Pirates and Campaign Design
It is widely assumed within the FreeSpace community that there are no pirates in canon FreeSpace, and that pirates are an entirely non-canon invention. Contrary to popular belief, however, this is not the case; there are pirates in the Silent Threat mission Cloak and Dagger.
Cloak and Dagger is the only canon FreeSpace mission that includes pirates. 2-3 wings (depending on the difficulty level) of these craft jump in. Once these pirate wings are destroyed, several pirate-hijacked freighters attempt to sneak by and steal valuable cargo. This makes the pirates appear somewhat more intelligent (and less of a sheer-force-of-numbers type) than they are shown as in user-made campaigns. This is normally fine; pirates are treated as "filler enemies" to occupy the player for a few missions until a more interesting foe arrives. However, campaign designers seeking to create realistic and viable pirates need to leave the beaten path.
Cloak and Dagger was actually a good example of how real pirates would operate. A study of this Silent Threat mission versus most other community-made pirate missions has revealed some interesting comparisons.
- Pirates in user-made campaigns are often just a horde of dumb bandits.
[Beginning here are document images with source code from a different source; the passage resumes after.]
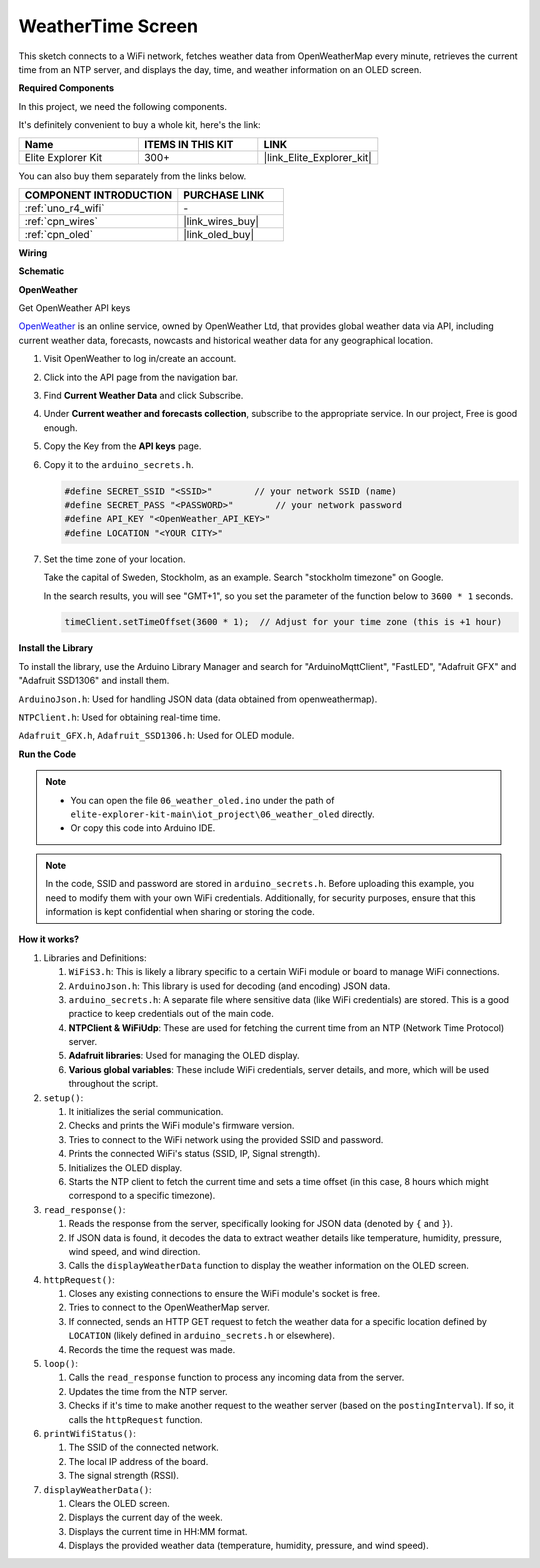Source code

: .. _iot_weathertime_screen:

WeatherTime Screen
===============================

.. raw:: html

   <video loop autoplay muted style = "max-width:100%">
      <source src="../_static/videos/iot_projects/06_iot_weather_oled.mp4"  type="video/mp4">
      Your browser does not support the video tag.
   </video>

This sketch connects to a WiFi network, fetches weather data from OpenWeatherMap every minute, retrieves the current time from an NTP server, and displays the day, time, and weather information on an OLED screen.

**Required Components**

In this project, we need the following components. 

It's definitely convenient to buy a whole kit, here's the link: 

.. list-table::
    :widths: 20 20 20
    :header-rows: 1

    *   - Name	
        - ITEMS IN THIS KIT
        - LINK
    *   - Elite Explorer Kit
        - 300+
        - |link_Elite_Explorer_kit|

You can also buy them separately from the links below.

.. list-table::
    :widths: 30 20
    :header-rows: 1

    *   - COMPONENT INTRODUCTION
        - PURCHASE LINK

    *   - :ref:`uno_r4_wifi`
        - \-
    *   - :ref:`cpn_wires`
        - |link_wires_buy|
    *   - :ref:`cpn_oled`
        - |link_oled_buy|

**Wiring**

.. image:: img/06_weather_oled_bb.png
    :width: 100%
    :align: center

**Schematic**

.. image:: img/06_weather_oled_schematic.png
    :width: 60%
    :align: center

**OpenWeather**

Get OpenWeather API keys

.. .|link_openweather| is an online service, owned by OpenWeather Ltd, that provides global weather data via API, including current weather data, forecasts, nowcasts and historical weather data for any geographical location.

`OpenWeather <https://openweathermap.org/>`_ is an online service, owned by OpenWeather Ltd, that provides global weather data via API, including current weather data, forecasts, nowcasts and historical weather data for any geographical location.


#. Visit OpenWeather to log in/create an account.

   .. image:: img/06_owm_1.png


#. Click into the API page from the navigation bar.

   .. image:: img/06_owm_2.png


#. Find **Current Weather Data** and click Subscribe.

   .. image:: img/06_owm_3.png


#. Under **Current weather and forecasts collection**, subscribe to the appropriate service. In our project, Free is good enough.

   .. image:: img/06_owm_4.png


#. Copy the Key from the **API keys** page.

   .. image:: img/06_owm_5.png

#. Copy it to the ``arduino_secrets.h``.

   .. code-block:: Arduino

       #define SECRET_SSID "<SSID>"        // your network SSID (name)
       #define SECRET_PASS "<PASSWORD>"        // your network password 
       #define API_KEY "<OpenWeather_API_KEY>"
       #define LOCATION "<YOUR CITY>"

#. Set the time zone of your location.

   Take the capital of Sweden, Stockholm, as an example. Search "stockholm timezone" on Google.

   .. image:: img/06_weather_oled_01.png 

   In the search results, you will see "GMT+1", so you set the parameter of the function below to ``3600 * 1`` seconds.
   
   .. code-block:: Arduino

      timeClient.setTimeOffset(3600 * 1);  // Adjust for your time zone (this is +1 hour)

**Install the Library**

To install the library, use the Arduino Library Manager and search for "ArduinoMqttClient", "FastLED", "Adafruit GFX" and "Adafruit SSD1306" and install them.

``ArduinoJson.h``: Used for handling JSON data (data obtained from openweathermap).

``NTPClient.h``: Used for obtaining real-time time.

``Adafruit_GFX.h``, ``Adafruit_SSD1306.h``: Used for OLED module.

**Run the Code**


.. note::

    * You can open the file ``06_weather_oled.ino`` under the path of ``elite-explorer-kit-main\iot_project\06_weather_oled`` directly.
    * Or copy this code into Arduino IDE.

.. note::
    In the code, SSID and password are stored in ``arduino_secrets.h``. Before uploading this example, you need to modify them with your own WiFi credentials. Additionally, for security purposes, ensure that this information is kept confidential when sharing or storing the code.

.. raw:: html

   <iframe src=https://create.arduino.cc/editor/sunfounder01/5f667ac1-bb24-4681-9fa1-db19fcfdd48a/preview?embed style="height:510px;width:100%;margin:10px 0" frameborder=0></iframe>



**How it works?**


1. Libraries and Definitions:

   #. ``WiFiS3.h``: This is likely a library specific to a certain WiFi module or board to manage WiFi connections.
   #. ``ArduinoJson.h``: This library is used for decoding (and encoding) JSON data.
   #. ``arduino_secrets.h``: A separate file where sensitive data (like WiFi credentials) are stored. This is a good practice to keep credentials out of the main code.
   #. **NTPClient & WiFiUdp**: These are used for fetching the current time from an NTP (Network Time Protocol) server.
   #. **Adafruit libraries**: Used for managing the OLED display.
   #. **Various global variables**: These include WiFi credentials, server details, and more, which will be used throughout the script.

2. ``setup()``:

   #. It initializes the serial communication.
   #. Checks and prints the WiFi module's firmware version.
   #. Tries to connect to the WiFi network using the provided SSID and password.
   #. Prints the connected WiFi's status (SSID, IP, Signal strength).
   #. Initializes the OLED display.
   #. Starts the NTP client to fetch the current time and sets a time offset (in this case, 8 hours which might correspond to a specific timezone).

3. ``read_response()``:

   #. Reads the response from the server, specifically looking for JSON data (denoted by ``{`` and ``}``).
   #. If JSON data is found, it decodes the data to extract weather details like temperature, humidity, pressure, wind speed, and wind direction.
   #. Calls the ``displayWeatherData`` function to display the weather information on the OLED screen.

4. ``httpRequest()``:

   #. Closes any existing connections to ensure the WiFi module's socket is free.
   #. Tries to connect to the OpenWeatherMap server.
   #. If connected, sends an HTTP GET request to fetch the weather data for a specific location defined by ``LOCATION`` (likely defined in ``arduino_secrets.h`` or elsewhere).
   #. Records the time the request was made.

5. ``loop()``:

   #. Calls the ``read_response`` function to process any incoming data from the server.
   #. Updates the time from the NTP server.
   #. Checks if it's time to make another request to the weather server (based on the ``postingInterval``). If so, it calls the ``httpRequest`` function.

6. ``printWifiStatus()``:

   #. The SSID of the connected network.
   #. The local IP address of the board.
   #. The signal strength (RSSI).

7. ``displayWeatherData()``:

   #. Clears the OLED screen.
   #. Displays the current day of the week.
   #. Displays the current time in HH:MM format.
   #. Displays the provided weather data (temperature, humidity, pressure, and wind speed).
This contradicts historical experience; in the past and in the present, pirates have worked independently, in small groups, and were few in number compared to a military force like the GTVA. This contrasts with Derelict's endless waves of respawning pirate wings flying obsolete craft. In Cloak and Dagger, on the other hand, pirates are flying what was top-of-the-line military equipment in FS1. They only arrive in one wave.
- Pirates in user-made campaigns normally attack for no apparent intelligent reason. The goal of a pirate force is to win loot or ransom, but little or no reference is made to this during user-made-campaigns. In Cloak and Dagger, the pirate's goal is clear; destroy Alpha 1 and his wingmen so that the pirate freighters could make off with the loot. By contrast, the first mission in ITHOV features pirates making a tactically suicidal attack on a massive and well-guarded cruiser convoy. Rather than attempting to capture the cargo, they try to destroy it. No mention is made of ransom demands anywhere in the campaign.
- Pirates in user campaigns seem to be unusually heroic, spawning in wave after wave after their comrades had already been blown to space dust. There is one Derelict mission where waves of Ulysses attempt to kamikaze the GTC LoneWolf. How did the pirates get so many ships? Why would a greed-driven pirate want to do something so suicidal? What financial gain would the pirates get from destroying a single cruiser?
Usually, not much thought is put into pirate strategy or motives. Again, this is fine if you're only using them as "filler enemies". However, FREDders seeking to create realistic pirates have several options.
The most obvious is to have the pirates capture cargo, or, if you're willing to make the stretch, have the pirates destroy a ship and secure the area to salvage the debris. This would be difficult to make a mission out of, however. Intelligent pirates only attack if they are absolutely certain that they will get away with it. They will probably warp away from a convoy once they see it has fighter escort, especially if that escort includes Alpha 1. Pirates look for loot, not posthumous medals, and historically have tried to avoid combat.
Another, perhaps better, option is to have the pirates seek to inflict damage on civilian equipment and ask for ransom. This is used by most modern pirates, such as those that prowl the coast of Somalia. When you have 5 guys in a motorboat armed only with an RPG and a few AKs, you can't really go through the trouble of hijacking a passenger liner, so you seek to fire a few rounds at it, damage it, and make the operator pay for the expensive repairs. Eventually, the passenger liner company will cave in and pay some ransom. In FreeSpace, pirates have no need to blow up your Argos. If they can inflict damage on them, the freighter company will decide that it's cheaper to pay ransom.
Lastly, pirates, or rather common criminals, may have an interest in harassing the local police forces to cover up whatever illegal activity they are performing.
Whatever you decide, remember that a logical pirate would only do things in his financial interest. A spontaneous mass kamikaze attack on the GTC LoneWolf just wouldn't happen.